Search

Diseminasi Hasil Survei Indeks Keberdayaan Konsumen Tahun 2022

  Dengarkan Berita Ini


Staf Ahli Bidang Manajemen dan Tata Kelola, Frida Adiati memberikan sambutan sekaligus membuka kegiatan Diseminasi Hasil Survey Indeks Keberdayaan Konsumen Tahun 2022 yang berlangsung di Auditorium Kementerian Perdagangan (7/12).

Dalam upaya untuk memberdayakan konsumen Indonesia, Direktorat Jenderal Perlindungan Konsumen dan Tertib Niaga melakukan survei untuk mengukur Indeks Keberdayaan Konsumen (IKK) Nasional, yang bertujuan untuk mengukur kesadaran, pemahaman, dan kemampuan menerapkan hak dan kewajiban konsumen dalam berinteraksi dengan pasar.

Survei IKK dilakukan di 34 (tiga puluh empat) provinsi di Indonesia selama periode tahun 2022, yang kemudian dari hasil survei tersebut didapatkan Indeks Keberdayaan Konsumen Indonesia yang terbagi ke dalam beberapa indikator, antara lain: Sadar, Paham, Mampu, Kritis, dan Berdaya. Berdasarkan hasil survei, nilai IKK Nasional tahun 2022 adalah 53,23 persen dan masuk ke dalam kategori Mampu. Artinya adalah konsumen Indonesia telah mampu menentukan pilihan terbaik dalam membeli produk.
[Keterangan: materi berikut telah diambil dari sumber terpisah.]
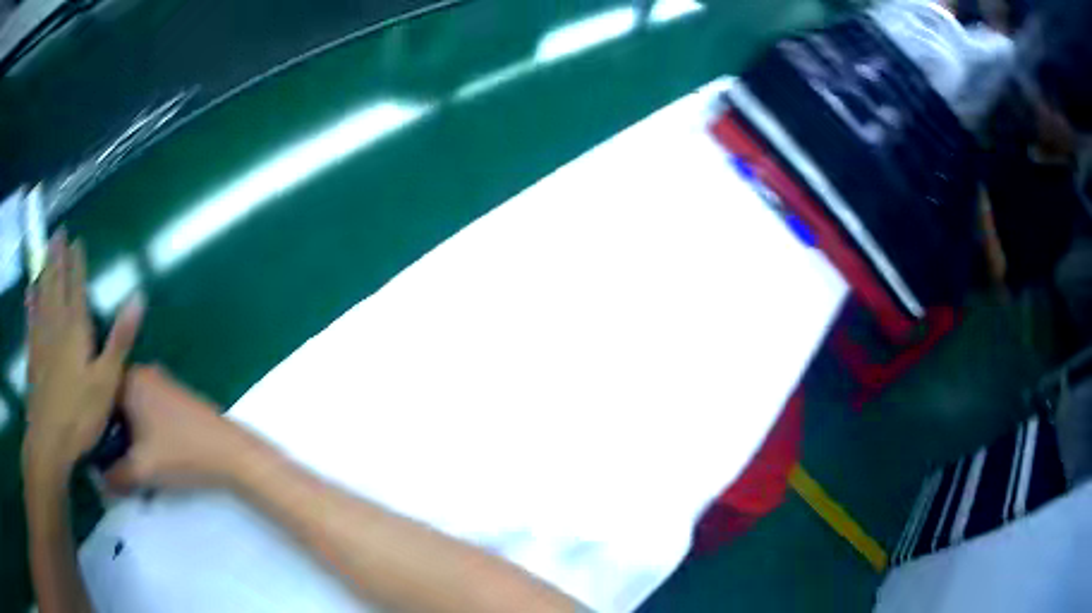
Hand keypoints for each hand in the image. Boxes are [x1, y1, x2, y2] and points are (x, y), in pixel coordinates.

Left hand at [23, 234, 144, 477]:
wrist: (49, 439)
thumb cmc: (80, 413)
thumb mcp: (107, 380)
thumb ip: (120, 338)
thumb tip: (138, 296)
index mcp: (75, 328)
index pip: (77, 287)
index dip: (77, 263)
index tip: (76, 241)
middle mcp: (56, 325)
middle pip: (56, 284)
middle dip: (57, 258)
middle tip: (58, 233)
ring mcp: (41, 340)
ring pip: (42, 296)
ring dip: (43, 272)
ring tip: (44, 253)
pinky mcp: (32, 356)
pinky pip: (30, 321)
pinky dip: (30, 304)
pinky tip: (29, 294)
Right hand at [105, 366, 258, 490]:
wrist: (231, 453)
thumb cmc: (181, 453)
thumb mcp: (141, 469)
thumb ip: (114, 475)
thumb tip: (97, 481)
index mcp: (129, 378)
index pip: (97, 394)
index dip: (91, 422)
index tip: (89, 446)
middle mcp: (143, 373)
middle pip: (114, 402)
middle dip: (109, 431)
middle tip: (107, 459)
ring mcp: (162, 384)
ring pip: (131, 409)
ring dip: (126, 434)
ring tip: (124, 461)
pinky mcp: (176, 399)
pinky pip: (147, 412)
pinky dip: (142, 431)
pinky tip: (145, 455)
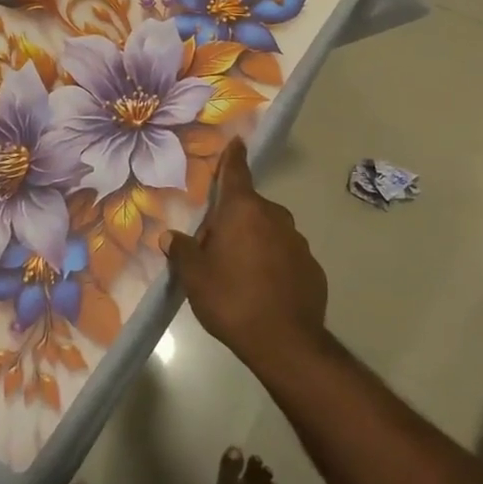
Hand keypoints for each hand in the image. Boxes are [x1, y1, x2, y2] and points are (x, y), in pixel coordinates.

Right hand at [164, 139, 328, 374]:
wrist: (286, 342)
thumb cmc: (232, 299)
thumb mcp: (195, 276)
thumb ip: (182, 250)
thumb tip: (170, 236)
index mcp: (243, 210)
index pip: (236, 172)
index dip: (233, 157)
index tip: (237, 141)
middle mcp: (274, 216)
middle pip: (249, 207)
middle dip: (233, 219)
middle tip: (214, 248)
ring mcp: (297, 241)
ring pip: (269, 231)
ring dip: (254, 241)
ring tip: (238, 273)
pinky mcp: (312, 267)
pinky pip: (285, 255)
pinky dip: (274, 263)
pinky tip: (263, 289)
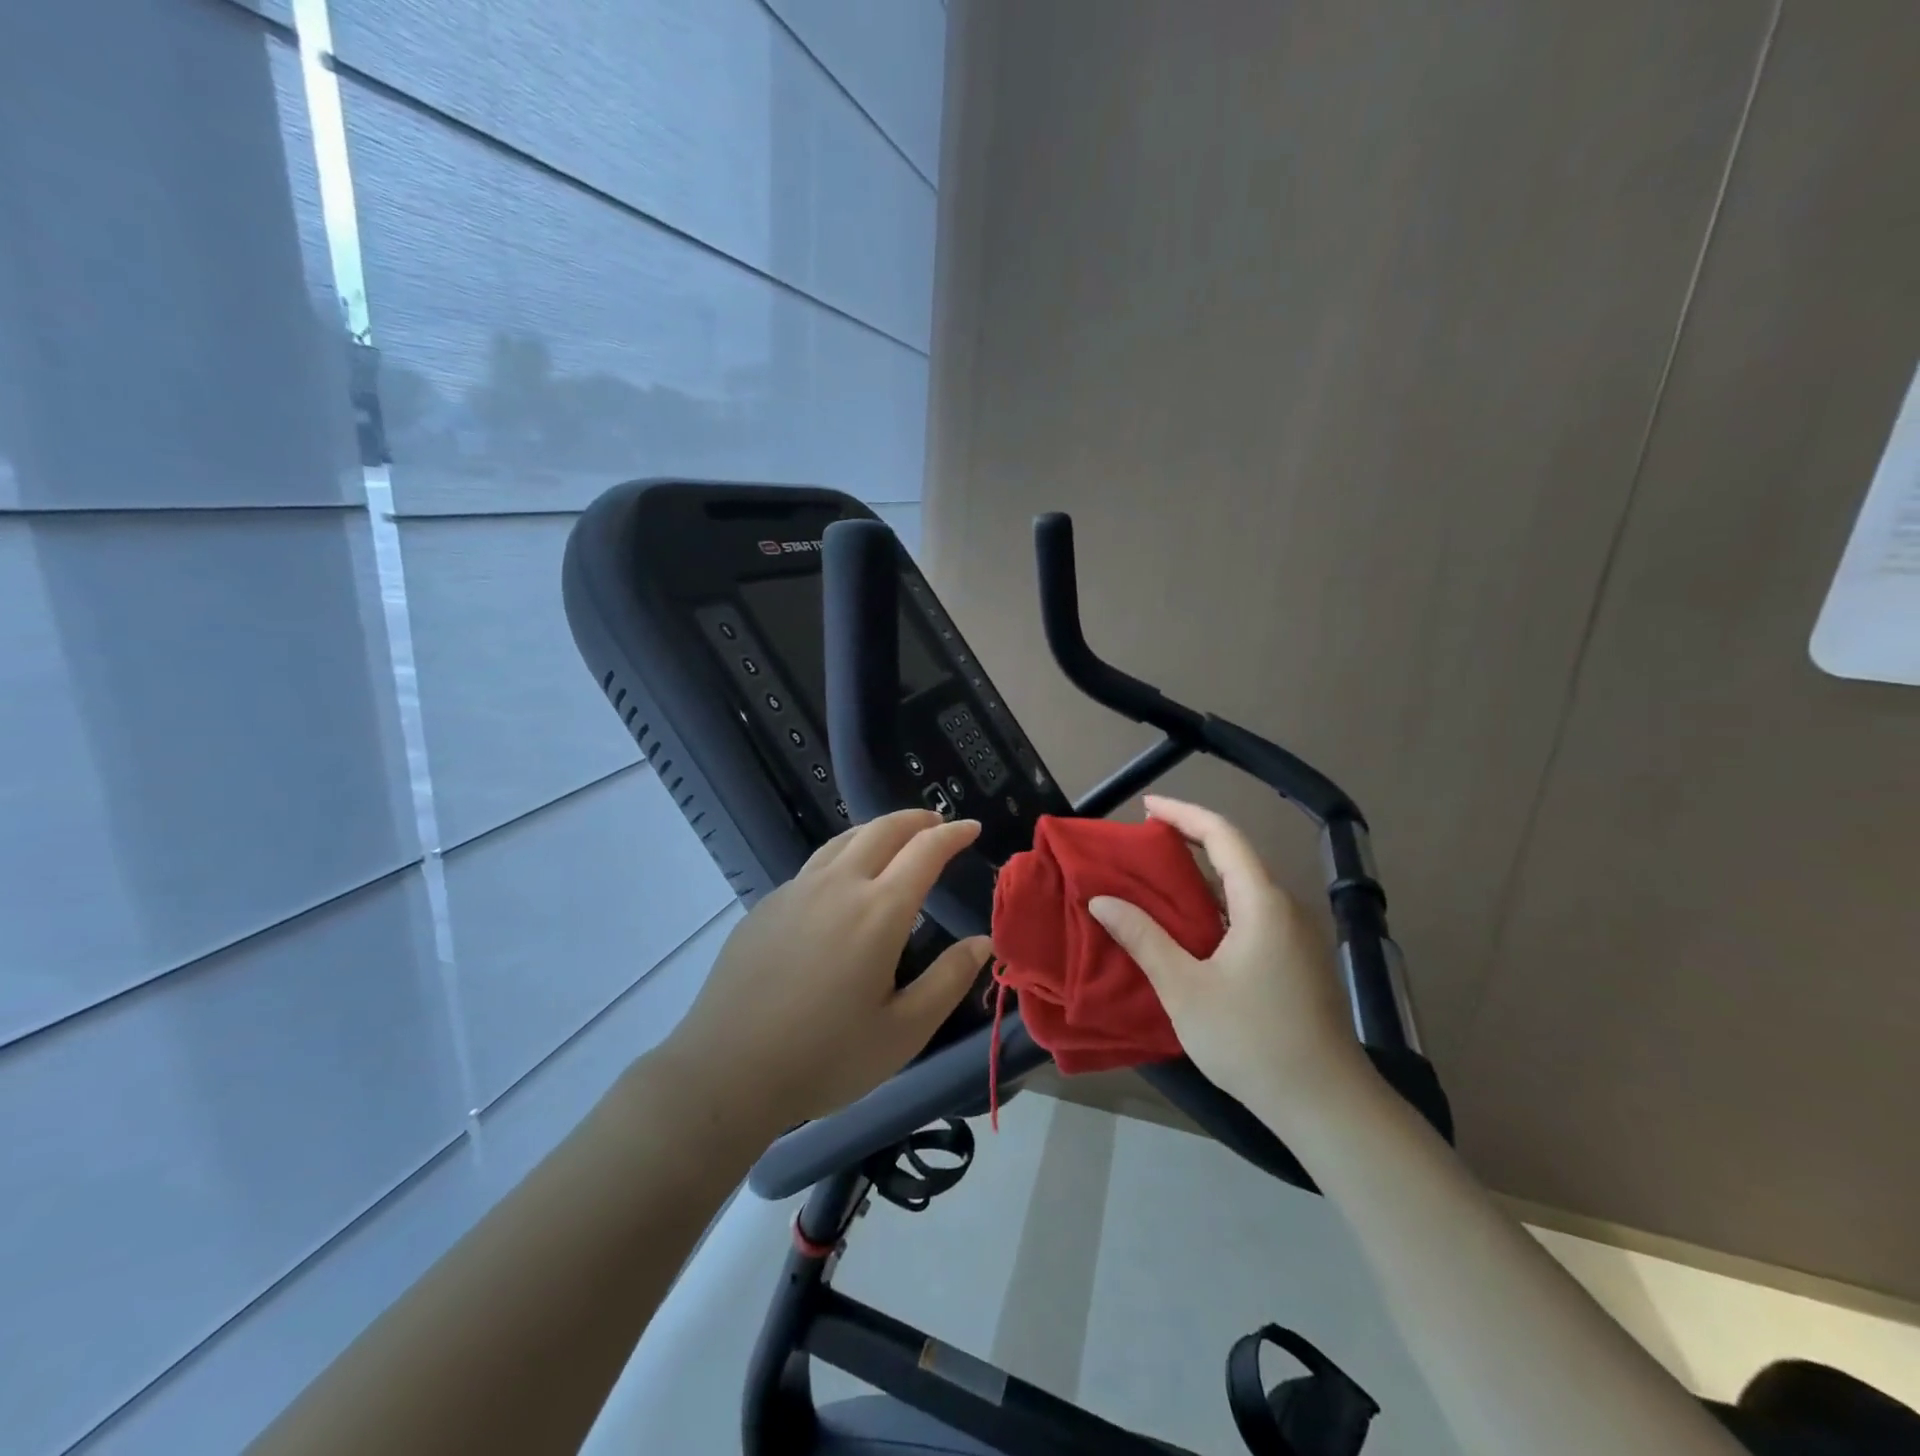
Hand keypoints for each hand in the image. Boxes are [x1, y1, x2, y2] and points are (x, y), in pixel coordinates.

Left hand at [664, 810, 993, 1132]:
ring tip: (895, 839)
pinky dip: (844, 855)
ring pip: (844, 840)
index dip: (952, 834)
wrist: (726, 1071)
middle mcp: (838, 886)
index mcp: (878, 911)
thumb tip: (982, 942)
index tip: (971, 827)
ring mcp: (796, 890)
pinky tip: (842, 883)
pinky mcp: (767, 905)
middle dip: (916, 820)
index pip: (925, 851)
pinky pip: (815, 865)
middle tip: (936, 824)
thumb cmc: (825, 1057)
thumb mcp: (903, 1032)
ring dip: (877, 830)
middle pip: (882, 830)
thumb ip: (948, 981)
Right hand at [1087, 795, 1372, 1119]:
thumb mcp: (1185, 989)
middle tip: (1143, 846)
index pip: (1223, 836)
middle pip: (1235, 858)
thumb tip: (1102, 900)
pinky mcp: (1296, 963)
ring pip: (1243, 890)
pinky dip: (1216, 907)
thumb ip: (1143, 939)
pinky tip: (1190, 929)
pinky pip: (1250, 915)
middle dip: (1189, 843)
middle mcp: (1284, 909)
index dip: (1184, 814)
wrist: (1326, 1105)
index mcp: (1262, 903)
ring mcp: (1295, 938)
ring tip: (1157, 882)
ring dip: (1201, 879)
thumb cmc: (1252, 1039)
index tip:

Dalam kesempatan ini pula Ditjen PKTN menyampaikan apresiasi sebesar-besarnya terhadap dukungan dan Kerjasama Bank Indonesia atas penyelenggaraan Survei Perlindungan Konsumen Bank Indonesia (PKBI) sebagai tindak lanjut atas pelaksanaan Survei IKK Nasional, khususnya pada sektor jasa keuangan yang mencakup sistem pembayaran, seperti Uang Elektronik (UE) dan Alat Pembayaran Menggunakan Kartu (APMK).

Ditjen PKTN terus meningkatkan pemahaman perlindungan konsumen adalah dengan melaksanakan kegiatan edukasi kepada Ibu-Ibu PKK, Tokoh Masyarakat, Pemuda, Karang Taruna, Mahasiswa, dan Pelaku Usaha, serta melakukan publikasi infografis terkait perlindungan konsumen di sosial media yang diharapkan dapat meningkatkan keberdayaan konsumen Indonesia secara keseluruhan.